Elektrowstrząsy (EW), metoda stosowana w psychiatrii kojarzą się bardziej z torturami i horrorami niż współczesną medycyną. Niewątpliwą zasługę mają tutaj media oraz filmy. W porządnym horrorze w szpitalnych klimatach musimy mieć szalonego lekarza i przypiekanych prądem pacjentów. Każdy kto widział „Lot nad kukułczym gniazdem” lub inny film w podobnych klimatach wie o czym mówię. Tymczasem rzeczywistość, jak zwykle z nią bywa, jest daleko mnie teatralna i ciekawsza. Oczywiście nie zaprzeczam, że nadużycia mają miejsce wszędzie i że każde narzędzie można użyć wbrew przeznaczeniu. Ostatecznie kij równie dobrze służy jako podparcie dla osoby starszej jak do bicia ludzi i zwierząt. Podobnie rzecz się ma z elektrowstrząsami czy też lekami. Są regularną procedurą medyczną, nie zaś torturą aplikowaną ludziom niewygodnym. Jak każdy zabieg niosą ryzyko powikłań. Każdy lek ma skutki uboczne, reklamowane nagminnie suplementy diety też a że są często brane bez umiaru, kontroli i dużej ilości. Sama suplementów diety nigdy nie zażywałam, nie zażywam  i zażywać nie zamierzam, bowiem naprawdę obawiam się brania regularnie leków bez konsultacji z lekarzem. Chociaż rzecz jasna nie można zaprzeczyć, że tortury są stosowane także w krajach chcących uchodzić za cywilizowane. Niemniej jednak z zasady podchodzę dość sceptycznie do wszelkiej maści rewelacji, zwłaszcza wszelkiej maści speców od teorii spiskowych, Nowego Porządku Świata, Iluminatów itd. Oczywiście w wolnym kraju każdy ma prawo wierzyć w chmury sterujące chipami w mózgu, telewizję wdzierającą się do mózgu i satelity czytające myśli. Straszna to wizja świata i życia, na szczęście nie moja.

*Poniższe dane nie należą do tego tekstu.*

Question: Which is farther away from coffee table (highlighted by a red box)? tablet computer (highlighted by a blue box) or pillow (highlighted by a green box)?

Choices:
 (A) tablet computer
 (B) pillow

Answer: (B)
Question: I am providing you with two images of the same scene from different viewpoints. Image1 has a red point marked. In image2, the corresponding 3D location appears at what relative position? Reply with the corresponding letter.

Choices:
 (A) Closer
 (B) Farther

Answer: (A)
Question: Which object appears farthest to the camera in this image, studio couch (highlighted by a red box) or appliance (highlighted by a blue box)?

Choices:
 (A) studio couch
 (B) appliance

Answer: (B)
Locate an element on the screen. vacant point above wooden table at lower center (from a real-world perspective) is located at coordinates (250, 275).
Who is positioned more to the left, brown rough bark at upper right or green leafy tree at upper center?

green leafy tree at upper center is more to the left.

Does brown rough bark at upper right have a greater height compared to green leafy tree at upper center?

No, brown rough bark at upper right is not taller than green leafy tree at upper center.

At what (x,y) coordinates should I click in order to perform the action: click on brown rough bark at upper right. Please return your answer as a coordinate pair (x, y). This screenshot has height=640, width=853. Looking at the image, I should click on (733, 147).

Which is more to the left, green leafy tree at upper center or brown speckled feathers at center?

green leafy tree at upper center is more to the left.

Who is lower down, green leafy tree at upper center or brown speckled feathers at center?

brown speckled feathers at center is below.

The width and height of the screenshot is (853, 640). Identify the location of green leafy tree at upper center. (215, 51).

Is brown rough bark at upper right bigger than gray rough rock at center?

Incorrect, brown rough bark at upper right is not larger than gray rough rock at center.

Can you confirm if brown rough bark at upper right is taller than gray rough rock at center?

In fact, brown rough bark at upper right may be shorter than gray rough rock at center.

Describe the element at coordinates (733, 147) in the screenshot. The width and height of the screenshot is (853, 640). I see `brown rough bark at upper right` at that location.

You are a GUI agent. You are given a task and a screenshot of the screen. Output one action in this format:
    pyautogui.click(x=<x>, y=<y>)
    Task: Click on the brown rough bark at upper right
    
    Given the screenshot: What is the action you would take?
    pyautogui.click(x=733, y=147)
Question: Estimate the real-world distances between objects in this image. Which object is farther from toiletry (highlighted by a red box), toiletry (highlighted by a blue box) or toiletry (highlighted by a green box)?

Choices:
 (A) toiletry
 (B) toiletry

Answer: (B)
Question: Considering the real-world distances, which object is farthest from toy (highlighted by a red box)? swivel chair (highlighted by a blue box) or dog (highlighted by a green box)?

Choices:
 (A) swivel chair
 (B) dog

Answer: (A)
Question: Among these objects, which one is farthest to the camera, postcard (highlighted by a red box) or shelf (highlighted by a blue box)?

Niedawno, w prestiżowym PNAS (IF=9.737) ukazał się interesujący artykuł [1, 2] na temat zastosowania tej metody w leczeniu schorzenia afektywnego jedno- i dwubiegunowego. Naukowcy z Berlina i Lozanny zwracają uwagę, że efekty leczenia elektrowstrząsami są związane z atypowymi objawami danej choroby. Zdania specjalistów na temat skuteczności EW w stosunku do placebo są podzielone, ale jak dowodzą zespoły profesorów Draganskiego oraz Dukarta, EW są skuteczniejsze niż inne, niefarmakologiczne metody leczenia depresji oraz choroby dwubiegunowej. Elektrowstrząsy są zalecane w przypadku niemożności stosowania leków [3,4] i pomimo ryzyka powikłań wydają się działać. Poprzez zwiększenie naturalnej plastyczności mózgu EW przynoszą skutku w leczeniu na przykład depresji. Plastyczność mózgu ma ogromne zacznie w codziennych życiu zaś zaburzenia szlaków przekazywania sygnałów oraz zmiany strukturalne w mózgu są obserwowane u pacjentów ze schizofrenią lub chorobą dwubiegunową przy czym zmiany są typowe dla danej choroby, co zostało wykazane na przykład w badaniach neuroobrazowania. Jak tłumaczy jeden z autorów pracy, EW indukują zmiany w kluczowych regionach mózgu związanych z depresją jedno lub dwubiegunową. Dodatkową trudność w leczeniu i interpretacji wyników stanowi sama złożoność opisywanych jednostek chorobowych traktowanych nieraz jako swoiste kontinuum. Analizując jednocześnie wyniki EW oraz funkcjonalnego neuroobrazowania (fMRI) pozwolą dokładniej opisać zmiany strukturalne i funkcjonalne w mózgu na skutek symulacji przez EW.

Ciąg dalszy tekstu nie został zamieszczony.